In the middle of Paul’s diatribe, fellow presidential hopeful Sen. Ted Cruz (R-TX) chimed in with praise. It is, according to Sen. Cruz, a good plan.

So what does Rand Paul’s tax plan entail, exactly?

Let’s have a look at the candidate’s tax code proposal and what makes it – to some, at least – “exotic”…

Rand Paul Tax Plan: The Magic Number is 14.5

Paul’s tax revision includes:

  • Replacing the individual and corporate income tax, the payroll tax, the estate tax, and federal excise taxes with what he calls a “flat 14.5% levy on all personal income and business activity.”
  • For individuals, maintaining deductions for mortgage interest and charitable giving, and exemption from tax on the first $50,000 of income for a family of four.
  • For families, retaining the Earned Income Tax Credit and child credit for low- and moderate-income working families.
  • No payroll tax, which employers and workers both pay to fund Social Security. Most tax breaks and deductions would also go away altogether.

“The left will argue that the plan is a tax cut for the wealthy. But most of the loopholes in the tax code were designed by the rich and politically connected,” Paul wrote. “Though the rich will pay a lower rate along with everyone else, they won’t have special provisions to avoid paying lower than 14.5%.”

According to the right-leaning, non-partisan think tank Tax Foundation – whose evaluations were brought up several times in the GOP debate last night – Paul’s plan has its pros and cons.

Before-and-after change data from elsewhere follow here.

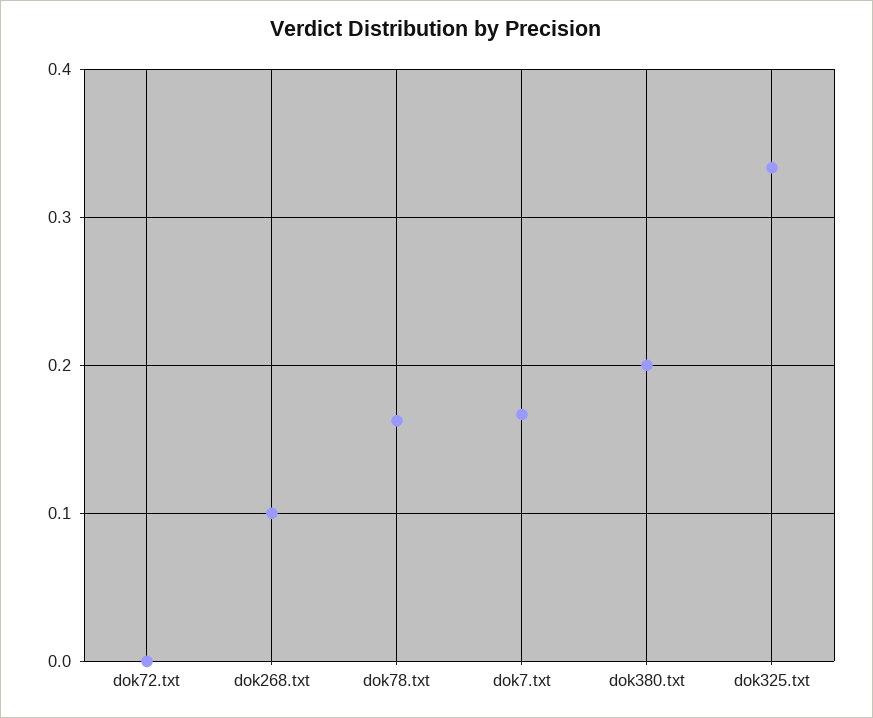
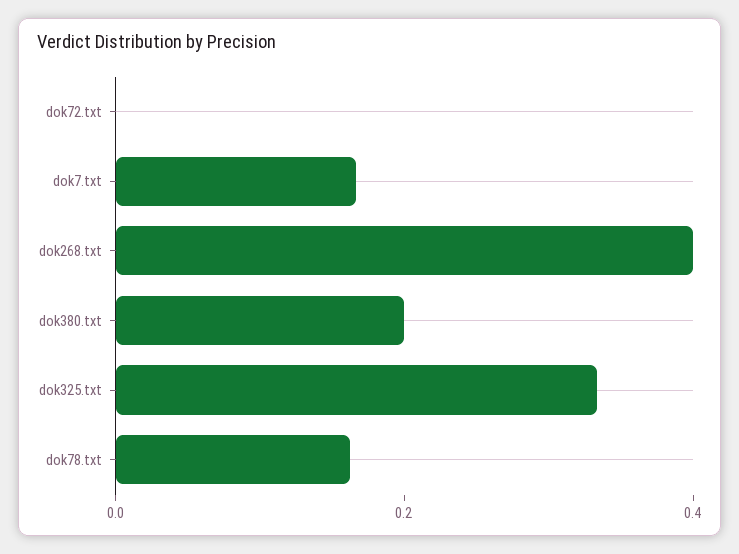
  {
    "dok72.txt": 0,
-   "dok268.txt": 0.1,
+   "dok268.txt": 0.4,
    "dok78.txt": 0.16,
    "dok7.txt": 0.17,
    "dok380.txt": 0.2,
    "dok325.txt": 0.33
  }

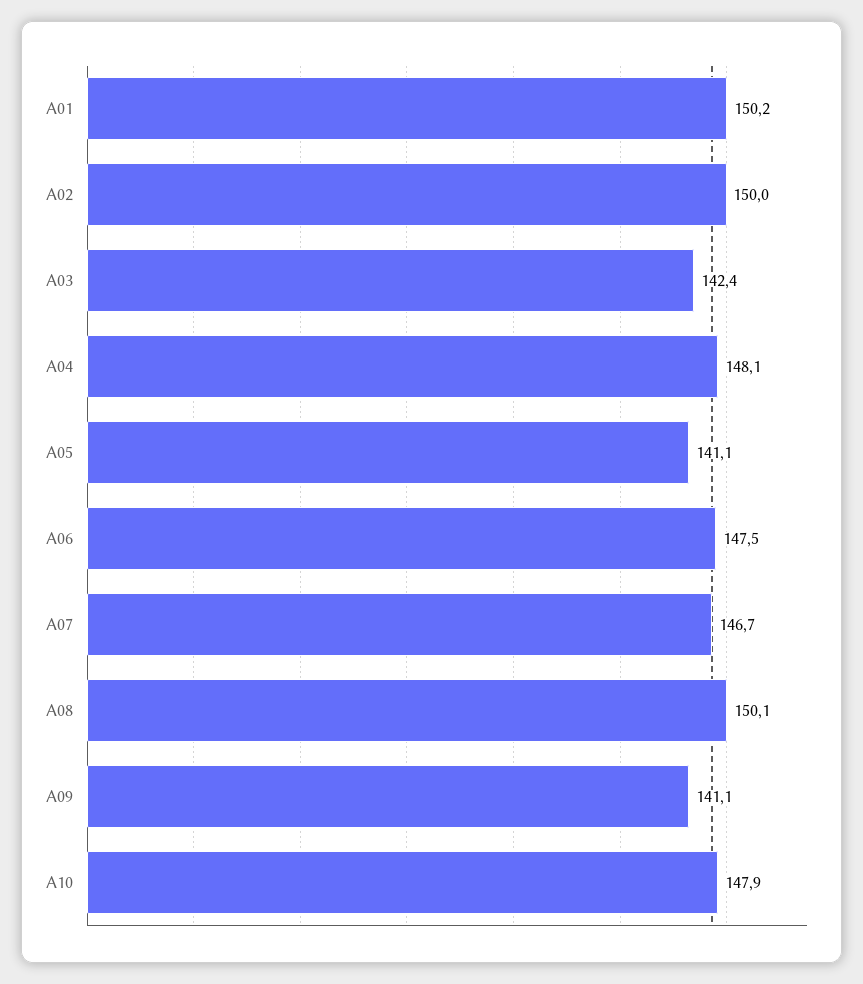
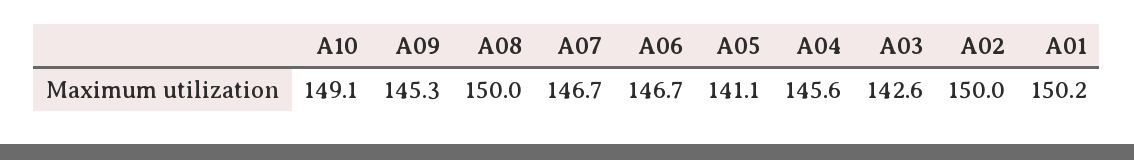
  {
    "A01": 150.2,
    "A02": 150,
-   "A03": 142.4,
+   "A03": 142.6,
-   "A04": 148.1,
+   "A04": 145.6,
    "A05": 141.1,
-   "A06": 147.5,
+   "A06": 146.7,
    "A07": 146.7,
-   "A08": 150.1,
+   "A08": 150,
-   "A09": 141.1,
+   "A09": 145.3,
-   "A10": 147.9
+   "A10": 149.1
  }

On the negative side, it would end in a $1 trillion revenue loss over the course of 10 years. Paul’s column said he would make up for the cost of the tax cut by reducing government spending, although his column didn’t detail what would be cut.

On the positive side, the 14.5% tax would increase the incentive to work and result in 1.55 private business hours of work. That is equivalent to 1.4 million full-time jobs.